* What is being asked: Only lines with the string "linejoin" are wanted. Pull them out of the data.

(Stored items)

BEGIN

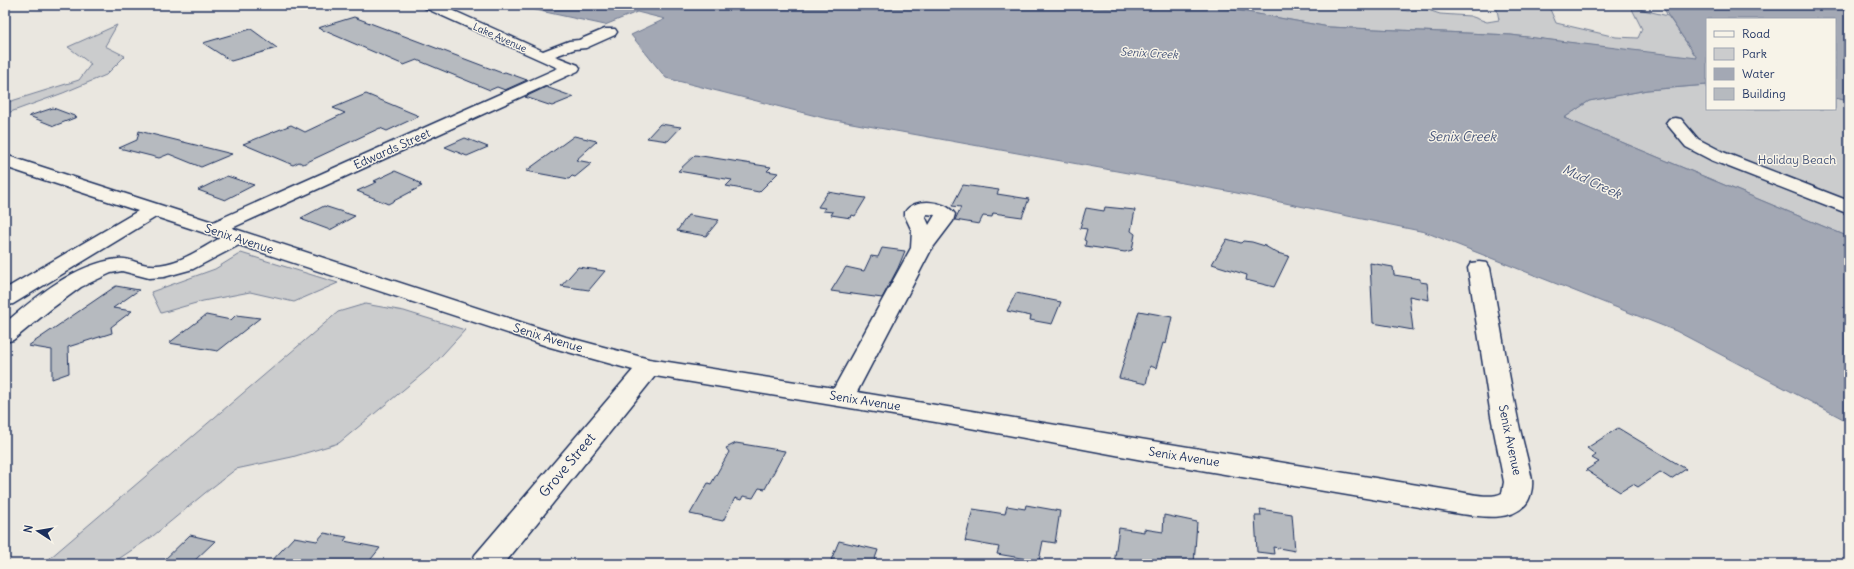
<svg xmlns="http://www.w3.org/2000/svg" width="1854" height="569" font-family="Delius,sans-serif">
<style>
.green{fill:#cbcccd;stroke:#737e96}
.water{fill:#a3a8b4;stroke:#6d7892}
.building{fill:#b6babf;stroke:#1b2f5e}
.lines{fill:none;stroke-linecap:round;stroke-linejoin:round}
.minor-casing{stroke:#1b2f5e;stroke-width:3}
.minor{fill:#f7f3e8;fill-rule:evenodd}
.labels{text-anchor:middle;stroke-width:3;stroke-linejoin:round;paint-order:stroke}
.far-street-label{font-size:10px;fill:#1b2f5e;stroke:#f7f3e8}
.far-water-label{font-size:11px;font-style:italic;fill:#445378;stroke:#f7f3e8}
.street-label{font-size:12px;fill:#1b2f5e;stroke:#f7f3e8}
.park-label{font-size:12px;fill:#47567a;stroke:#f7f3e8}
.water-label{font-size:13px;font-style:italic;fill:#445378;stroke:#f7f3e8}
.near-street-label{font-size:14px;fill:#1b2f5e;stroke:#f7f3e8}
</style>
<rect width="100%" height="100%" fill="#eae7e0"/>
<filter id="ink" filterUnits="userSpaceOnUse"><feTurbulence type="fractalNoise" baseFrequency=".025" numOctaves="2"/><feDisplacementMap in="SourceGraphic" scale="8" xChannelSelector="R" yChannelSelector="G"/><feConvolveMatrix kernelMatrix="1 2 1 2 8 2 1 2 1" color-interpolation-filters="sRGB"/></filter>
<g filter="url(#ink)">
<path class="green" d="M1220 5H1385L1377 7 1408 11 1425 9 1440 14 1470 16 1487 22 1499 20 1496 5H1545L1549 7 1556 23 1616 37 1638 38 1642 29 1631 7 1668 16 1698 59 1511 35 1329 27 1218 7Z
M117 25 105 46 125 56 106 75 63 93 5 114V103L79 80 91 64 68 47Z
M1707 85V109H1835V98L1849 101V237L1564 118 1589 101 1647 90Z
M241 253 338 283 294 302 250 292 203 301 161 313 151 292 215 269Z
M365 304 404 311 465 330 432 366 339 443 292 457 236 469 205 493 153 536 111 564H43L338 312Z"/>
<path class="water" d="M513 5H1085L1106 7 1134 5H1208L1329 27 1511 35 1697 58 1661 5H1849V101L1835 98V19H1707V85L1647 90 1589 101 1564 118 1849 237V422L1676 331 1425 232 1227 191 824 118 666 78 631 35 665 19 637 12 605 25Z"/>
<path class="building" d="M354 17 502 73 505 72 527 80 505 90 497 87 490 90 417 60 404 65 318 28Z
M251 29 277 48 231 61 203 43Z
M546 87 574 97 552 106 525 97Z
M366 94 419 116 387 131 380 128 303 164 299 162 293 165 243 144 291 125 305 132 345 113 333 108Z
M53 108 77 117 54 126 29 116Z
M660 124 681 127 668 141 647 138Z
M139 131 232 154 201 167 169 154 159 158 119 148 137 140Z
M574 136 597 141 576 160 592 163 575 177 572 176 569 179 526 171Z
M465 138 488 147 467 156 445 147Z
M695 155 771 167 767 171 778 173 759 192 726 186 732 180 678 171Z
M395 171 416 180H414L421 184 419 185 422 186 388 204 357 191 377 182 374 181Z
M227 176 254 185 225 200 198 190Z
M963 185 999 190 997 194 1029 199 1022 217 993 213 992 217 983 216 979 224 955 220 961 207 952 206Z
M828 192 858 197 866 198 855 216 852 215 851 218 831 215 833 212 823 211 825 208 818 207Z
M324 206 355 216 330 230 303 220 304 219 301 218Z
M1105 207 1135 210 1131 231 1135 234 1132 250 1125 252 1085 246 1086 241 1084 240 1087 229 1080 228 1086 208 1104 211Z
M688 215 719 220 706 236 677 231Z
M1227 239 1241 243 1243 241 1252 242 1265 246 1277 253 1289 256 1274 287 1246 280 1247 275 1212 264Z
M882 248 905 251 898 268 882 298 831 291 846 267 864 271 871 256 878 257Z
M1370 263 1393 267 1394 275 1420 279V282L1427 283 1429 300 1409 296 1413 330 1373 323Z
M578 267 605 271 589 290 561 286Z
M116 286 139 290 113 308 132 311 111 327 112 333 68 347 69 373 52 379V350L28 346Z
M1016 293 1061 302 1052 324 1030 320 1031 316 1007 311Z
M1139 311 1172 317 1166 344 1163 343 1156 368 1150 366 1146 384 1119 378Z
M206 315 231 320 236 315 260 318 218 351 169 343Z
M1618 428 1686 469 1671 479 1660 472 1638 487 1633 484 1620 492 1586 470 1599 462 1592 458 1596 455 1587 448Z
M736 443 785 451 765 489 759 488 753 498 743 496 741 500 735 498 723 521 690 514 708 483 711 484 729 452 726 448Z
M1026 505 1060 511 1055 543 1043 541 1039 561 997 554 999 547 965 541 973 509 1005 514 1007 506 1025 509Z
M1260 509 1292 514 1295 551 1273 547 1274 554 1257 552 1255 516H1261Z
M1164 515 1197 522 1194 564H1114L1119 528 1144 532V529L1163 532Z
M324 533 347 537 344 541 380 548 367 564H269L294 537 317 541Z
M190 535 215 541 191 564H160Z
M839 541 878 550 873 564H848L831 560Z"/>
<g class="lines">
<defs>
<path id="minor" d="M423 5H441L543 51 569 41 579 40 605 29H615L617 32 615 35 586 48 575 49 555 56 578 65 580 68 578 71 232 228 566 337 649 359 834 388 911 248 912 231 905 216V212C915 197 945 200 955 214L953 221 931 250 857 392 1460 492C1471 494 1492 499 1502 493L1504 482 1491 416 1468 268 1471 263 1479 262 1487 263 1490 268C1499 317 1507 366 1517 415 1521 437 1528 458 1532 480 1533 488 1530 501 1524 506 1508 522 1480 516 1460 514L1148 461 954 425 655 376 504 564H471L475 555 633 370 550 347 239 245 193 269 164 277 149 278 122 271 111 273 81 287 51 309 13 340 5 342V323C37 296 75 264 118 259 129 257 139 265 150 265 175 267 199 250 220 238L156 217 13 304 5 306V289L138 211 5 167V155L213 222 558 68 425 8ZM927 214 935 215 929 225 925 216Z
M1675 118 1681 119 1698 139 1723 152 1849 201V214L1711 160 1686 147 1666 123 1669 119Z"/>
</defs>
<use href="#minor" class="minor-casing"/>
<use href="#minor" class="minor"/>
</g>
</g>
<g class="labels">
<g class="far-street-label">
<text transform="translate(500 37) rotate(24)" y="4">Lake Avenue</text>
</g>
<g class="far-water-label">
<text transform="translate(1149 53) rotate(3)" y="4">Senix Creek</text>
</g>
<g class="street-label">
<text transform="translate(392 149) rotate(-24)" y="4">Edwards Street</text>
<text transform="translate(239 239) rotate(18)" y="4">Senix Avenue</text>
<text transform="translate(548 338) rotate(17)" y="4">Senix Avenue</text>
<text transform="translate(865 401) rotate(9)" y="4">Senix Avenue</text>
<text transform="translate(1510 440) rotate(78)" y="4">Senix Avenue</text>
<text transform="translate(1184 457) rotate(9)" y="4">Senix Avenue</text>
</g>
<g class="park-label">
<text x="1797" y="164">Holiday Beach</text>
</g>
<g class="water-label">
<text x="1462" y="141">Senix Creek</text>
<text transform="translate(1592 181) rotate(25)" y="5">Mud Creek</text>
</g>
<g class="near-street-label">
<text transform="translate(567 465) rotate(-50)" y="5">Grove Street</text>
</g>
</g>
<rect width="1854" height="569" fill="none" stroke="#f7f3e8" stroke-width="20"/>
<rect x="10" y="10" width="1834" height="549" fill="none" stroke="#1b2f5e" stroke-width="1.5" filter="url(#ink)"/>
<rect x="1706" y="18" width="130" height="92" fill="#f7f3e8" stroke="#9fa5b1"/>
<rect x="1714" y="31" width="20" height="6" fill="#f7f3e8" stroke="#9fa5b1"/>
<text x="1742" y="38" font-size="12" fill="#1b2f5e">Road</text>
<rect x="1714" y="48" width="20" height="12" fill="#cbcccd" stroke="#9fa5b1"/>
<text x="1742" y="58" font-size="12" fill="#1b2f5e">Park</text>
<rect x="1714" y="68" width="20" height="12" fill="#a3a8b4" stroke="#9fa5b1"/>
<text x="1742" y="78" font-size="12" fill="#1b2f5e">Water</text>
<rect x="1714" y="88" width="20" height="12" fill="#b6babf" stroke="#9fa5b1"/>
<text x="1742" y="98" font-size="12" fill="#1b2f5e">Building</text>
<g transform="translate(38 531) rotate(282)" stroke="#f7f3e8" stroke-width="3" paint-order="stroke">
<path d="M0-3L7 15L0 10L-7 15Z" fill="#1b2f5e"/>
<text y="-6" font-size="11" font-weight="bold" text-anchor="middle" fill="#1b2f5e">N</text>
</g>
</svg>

END

* Reply:
.lines{fill:none;stroke-linecap:round;stroke-linejoin:round}
.labels{text-anchor:middle;stroke-width:3;stroke-linejoin:round;paint-order:stroke}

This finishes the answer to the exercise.